**EXERCISE OBJECTIVE**
Below are the records; count how many of their lines contain the word "documentation" and give that number only.

(Collected data)
━━━━━━━━

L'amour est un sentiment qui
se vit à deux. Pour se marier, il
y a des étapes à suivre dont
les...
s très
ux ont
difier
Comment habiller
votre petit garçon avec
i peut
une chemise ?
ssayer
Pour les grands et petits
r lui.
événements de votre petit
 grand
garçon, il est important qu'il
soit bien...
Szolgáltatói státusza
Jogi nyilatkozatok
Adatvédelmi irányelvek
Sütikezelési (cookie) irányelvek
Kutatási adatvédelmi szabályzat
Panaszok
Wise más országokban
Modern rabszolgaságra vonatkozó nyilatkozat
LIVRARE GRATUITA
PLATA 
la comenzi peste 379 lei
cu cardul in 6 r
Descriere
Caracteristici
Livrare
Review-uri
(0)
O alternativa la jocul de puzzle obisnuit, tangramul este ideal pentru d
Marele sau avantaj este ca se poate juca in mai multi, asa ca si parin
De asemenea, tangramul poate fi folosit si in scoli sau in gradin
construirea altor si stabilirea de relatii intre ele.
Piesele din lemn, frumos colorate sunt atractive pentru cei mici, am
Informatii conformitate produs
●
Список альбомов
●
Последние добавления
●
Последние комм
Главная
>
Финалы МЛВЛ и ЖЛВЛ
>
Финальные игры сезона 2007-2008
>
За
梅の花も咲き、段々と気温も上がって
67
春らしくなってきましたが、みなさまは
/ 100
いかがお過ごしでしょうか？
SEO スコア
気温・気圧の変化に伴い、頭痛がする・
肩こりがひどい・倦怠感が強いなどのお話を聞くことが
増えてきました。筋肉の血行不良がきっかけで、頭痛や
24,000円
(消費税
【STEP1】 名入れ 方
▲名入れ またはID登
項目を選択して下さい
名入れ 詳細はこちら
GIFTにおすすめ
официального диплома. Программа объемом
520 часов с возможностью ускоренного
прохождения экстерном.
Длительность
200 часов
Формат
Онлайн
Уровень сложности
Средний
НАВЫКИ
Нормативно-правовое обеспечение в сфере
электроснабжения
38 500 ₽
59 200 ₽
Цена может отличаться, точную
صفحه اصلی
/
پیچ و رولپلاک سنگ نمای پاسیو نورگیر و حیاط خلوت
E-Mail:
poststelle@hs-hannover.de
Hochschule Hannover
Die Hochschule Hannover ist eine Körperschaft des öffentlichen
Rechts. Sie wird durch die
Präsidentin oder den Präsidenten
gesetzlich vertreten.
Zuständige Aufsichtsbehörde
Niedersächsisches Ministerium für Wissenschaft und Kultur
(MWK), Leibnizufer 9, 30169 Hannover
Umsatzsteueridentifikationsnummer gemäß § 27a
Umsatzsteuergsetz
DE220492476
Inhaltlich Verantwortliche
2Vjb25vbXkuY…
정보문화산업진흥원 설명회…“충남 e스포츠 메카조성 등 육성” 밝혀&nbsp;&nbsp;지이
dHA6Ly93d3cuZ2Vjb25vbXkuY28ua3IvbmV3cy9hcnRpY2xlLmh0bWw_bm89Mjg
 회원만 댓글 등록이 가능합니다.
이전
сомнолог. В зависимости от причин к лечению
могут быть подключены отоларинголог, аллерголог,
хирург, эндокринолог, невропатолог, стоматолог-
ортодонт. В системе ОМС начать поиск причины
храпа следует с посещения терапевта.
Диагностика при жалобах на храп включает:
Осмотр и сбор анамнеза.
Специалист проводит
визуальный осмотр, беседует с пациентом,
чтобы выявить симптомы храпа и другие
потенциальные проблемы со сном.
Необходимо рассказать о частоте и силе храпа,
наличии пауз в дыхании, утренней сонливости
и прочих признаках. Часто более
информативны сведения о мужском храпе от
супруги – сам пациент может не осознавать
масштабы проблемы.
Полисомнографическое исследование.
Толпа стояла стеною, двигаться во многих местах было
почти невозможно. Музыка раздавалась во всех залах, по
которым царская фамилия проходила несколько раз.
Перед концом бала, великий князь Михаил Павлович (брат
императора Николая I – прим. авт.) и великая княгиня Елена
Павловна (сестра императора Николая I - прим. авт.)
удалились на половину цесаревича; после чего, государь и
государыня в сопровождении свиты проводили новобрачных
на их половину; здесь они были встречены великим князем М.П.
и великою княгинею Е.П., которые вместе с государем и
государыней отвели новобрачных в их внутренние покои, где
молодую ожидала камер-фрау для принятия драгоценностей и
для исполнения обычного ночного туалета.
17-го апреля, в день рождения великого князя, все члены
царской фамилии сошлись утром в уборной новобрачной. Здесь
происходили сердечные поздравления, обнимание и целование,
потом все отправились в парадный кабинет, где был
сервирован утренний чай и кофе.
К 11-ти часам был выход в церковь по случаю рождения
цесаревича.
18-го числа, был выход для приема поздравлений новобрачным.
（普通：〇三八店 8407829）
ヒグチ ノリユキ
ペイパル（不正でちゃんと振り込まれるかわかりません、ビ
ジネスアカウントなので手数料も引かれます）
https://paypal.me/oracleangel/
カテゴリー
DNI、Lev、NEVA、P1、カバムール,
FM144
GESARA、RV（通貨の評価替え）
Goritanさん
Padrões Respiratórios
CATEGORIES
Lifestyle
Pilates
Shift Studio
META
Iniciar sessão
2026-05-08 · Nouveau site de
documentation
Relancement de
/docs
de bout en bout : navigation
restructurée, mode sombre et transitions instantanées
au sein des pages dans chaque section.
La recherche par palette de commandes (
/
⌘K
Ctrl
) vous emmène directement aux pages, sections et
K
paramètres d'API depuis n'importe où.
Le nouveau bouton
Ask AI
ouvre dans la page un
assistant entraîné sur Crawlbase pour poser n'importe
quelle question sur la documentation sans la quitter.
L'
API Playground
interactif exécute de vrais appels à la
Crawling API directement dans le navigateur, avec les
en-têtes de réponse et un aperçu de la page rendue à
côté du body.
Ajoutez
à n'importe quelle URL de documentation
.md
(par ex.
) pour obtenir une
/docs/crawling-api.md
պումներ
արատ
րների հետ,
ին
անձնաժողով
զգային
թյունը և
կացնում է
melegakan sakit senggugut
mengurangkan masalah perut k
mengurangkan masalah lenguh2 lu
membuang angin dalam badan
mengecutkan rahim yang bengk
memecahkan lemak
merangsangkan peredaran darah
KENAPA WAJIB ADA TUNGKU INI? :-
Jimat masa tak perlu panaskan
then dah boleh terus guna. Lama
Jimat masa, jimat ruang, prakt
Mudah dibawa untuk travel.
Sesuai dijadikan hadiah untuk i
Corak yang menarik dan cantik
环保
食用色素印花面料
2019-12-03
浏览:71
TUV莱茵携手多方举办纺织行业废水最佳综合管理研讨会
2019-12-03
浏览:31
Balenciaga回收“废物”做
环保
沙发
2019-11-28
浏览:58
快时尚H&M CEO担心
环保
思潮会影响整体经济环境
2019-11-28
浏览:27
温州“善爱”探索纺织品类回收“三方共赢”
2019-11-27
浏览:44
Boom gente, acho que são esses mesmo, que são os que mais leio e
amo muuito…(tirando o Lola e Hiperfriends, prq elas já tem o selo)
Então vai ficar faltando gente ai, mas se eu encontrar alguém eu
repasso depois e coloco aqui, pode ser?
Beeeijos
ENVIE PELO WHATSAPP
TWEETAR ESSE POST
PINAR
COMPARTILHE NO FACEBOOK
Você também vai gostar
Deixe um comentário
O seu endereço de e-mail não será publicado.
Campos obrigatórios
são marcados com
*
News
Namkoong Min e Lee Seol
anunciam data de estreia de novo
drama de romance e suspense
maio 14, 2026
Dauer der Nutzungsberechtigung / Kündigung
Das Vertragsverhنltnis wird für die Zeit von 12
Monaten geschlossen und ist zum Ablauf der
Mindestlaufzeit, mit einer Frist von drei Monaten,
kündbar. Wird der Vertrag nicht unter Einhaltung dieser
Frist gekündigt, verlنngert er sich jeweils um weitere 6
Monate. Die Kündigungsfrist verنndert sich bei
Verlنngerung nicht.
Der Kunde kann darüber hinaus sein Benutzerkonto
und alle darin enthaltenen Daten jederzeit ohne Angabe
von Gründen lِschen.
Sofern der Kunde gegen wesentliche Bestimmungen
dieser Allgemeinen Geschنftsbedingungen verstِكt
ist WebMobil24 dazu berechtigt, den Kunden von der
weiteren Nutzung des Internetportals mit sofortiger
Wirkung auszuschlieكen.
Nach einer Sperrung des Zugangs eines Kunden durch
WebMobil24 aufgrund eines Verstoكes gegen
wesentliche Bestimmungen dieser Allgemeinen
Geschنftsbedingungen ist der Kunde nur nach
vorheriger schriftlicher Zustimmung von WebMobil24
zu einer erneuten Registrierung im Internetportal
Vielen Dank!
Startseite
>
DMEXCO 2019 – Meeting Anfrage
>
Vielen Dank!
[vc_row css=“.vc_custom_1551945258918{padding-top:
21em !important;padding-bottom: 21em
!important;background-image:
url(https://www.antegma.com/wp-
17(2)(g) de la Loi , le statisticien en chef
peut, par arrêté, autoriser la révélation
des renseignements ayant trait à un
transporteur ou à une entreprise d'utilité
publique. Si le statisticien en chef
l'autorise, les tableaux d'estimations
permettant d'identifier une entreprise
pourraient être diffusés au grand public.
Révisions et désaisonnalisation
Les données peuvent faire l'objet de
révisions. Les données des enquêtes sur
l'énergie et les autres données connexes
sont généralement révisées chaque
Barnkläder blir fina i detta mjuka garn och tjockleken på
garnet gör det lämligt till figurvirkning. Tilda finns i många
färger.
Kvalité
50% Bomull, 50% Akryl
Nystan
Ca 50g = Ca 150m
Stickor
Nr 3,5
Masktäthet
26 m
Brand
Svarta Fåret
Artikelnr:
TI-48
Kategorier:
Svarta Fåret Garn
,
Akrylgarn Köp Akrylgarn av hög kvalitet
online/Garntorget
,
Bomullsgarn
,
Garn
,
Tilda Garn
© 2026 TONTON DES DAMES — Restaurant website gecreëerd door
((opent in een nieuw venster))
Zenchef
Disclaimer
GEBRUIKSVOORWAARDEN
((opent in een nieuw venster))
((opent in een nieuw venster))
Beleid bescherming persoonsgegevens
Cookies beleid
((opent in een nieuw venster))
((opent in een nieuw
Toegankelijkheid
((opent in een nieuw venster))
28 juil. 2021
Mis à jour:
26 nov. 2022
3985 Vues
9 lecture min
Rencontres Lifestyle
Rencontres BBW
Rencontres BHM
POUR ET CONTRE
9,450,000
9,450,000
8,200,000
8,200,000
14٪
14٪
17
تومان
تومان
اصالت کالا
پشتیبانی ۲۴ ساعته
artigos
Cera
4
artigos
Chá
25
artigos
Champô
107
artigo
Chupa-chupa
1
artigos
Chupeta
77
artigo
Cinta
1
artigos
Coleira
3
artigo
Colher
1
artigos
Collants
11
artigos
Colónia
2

━━━━━━━━

**COMPLETED TASK**
3